Image_segmentation_Unet_v2 mask dimension 0 meaning

In section 2 Load and Split data, mask is read from mask_list.
it has a shape of (480, 640, 4).

What exactly do these dimensions mean. are the first two presumably the image dimensions, but what does the third dimension mean.
Specifically, further down, when we display the original image alongside the segmentation in line 9, the last dimension is set to 0 arr[1].imshow(mask[:, :, 0])

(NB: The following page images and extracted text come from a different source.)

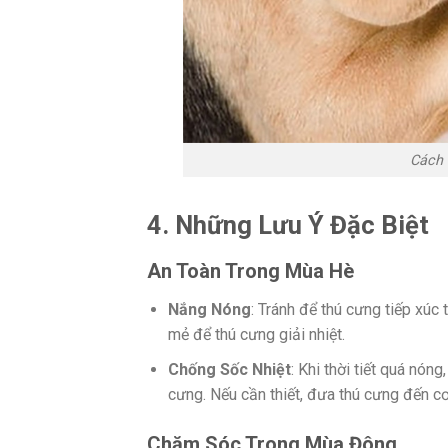
Cách
4. Những Lưu Ý Đặc Biệt
An Toàn Trong Mùa Hè
Nắng Nóng
: Tránh để thú cưng tiếp xúc
mẻ để thú cưng giải nhiệt.
Chống Sốc Nhiệt
: Khi thời tiết quá nón
cưng. Nếu cần thiết, đưa thú cưng đến c
Chăm Sóc Trong Mùa Đông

what does 0 mean? is this the class for the pixel or probability of object presence? what are the other 3 dimensions?

N = 2
img = imageio.imread(image_list[N])
mask = imageio.imread(mask_list[N])
#mask = np.array([max(mask[i, j]) for i in range(mask.shape[0]) for j in range(mask.shape[1])]).reshape(img.shape[0], img.shape[1]) fig, arr = plt.subplots(1, 2, figsize=(14, 10))
arr[0].imshow(img)
arr[0].set_title(‘Image’)
arr[1].imshow(mask[:, :, 0])
arr[1].set_title(‘Segmentation’)

The mask images here are PNG files and the PNG format supports several different representations. Here they are using the 4-channel version where the channels are R, G, B and A (alpha). Alpha is to support the concept of “alpha blending”. But here the masks are the “labels” for the data, right? For every pixel in the input image (480 x 640) we need the “semantic label” for that pixel which tells what it is: pedestrian, car, tree, drivable road surface, sidewalk, stop sign, yadda, yadda. So there is really only one of the indices of the third dimension that contain the actual label. If I have an array with 4 elements, the indexing works the same way it always does, right? myArray[0] is the first element, myArray[3] is the last element and so forth. So they are using only the first element along the third dimension.

Given that, it’s unclear why they would waste the space of using the 4 channel representation, but whatever …

1 Like

Not clear why the assignment authors took this approach, but thank you for taking the time to look into my question.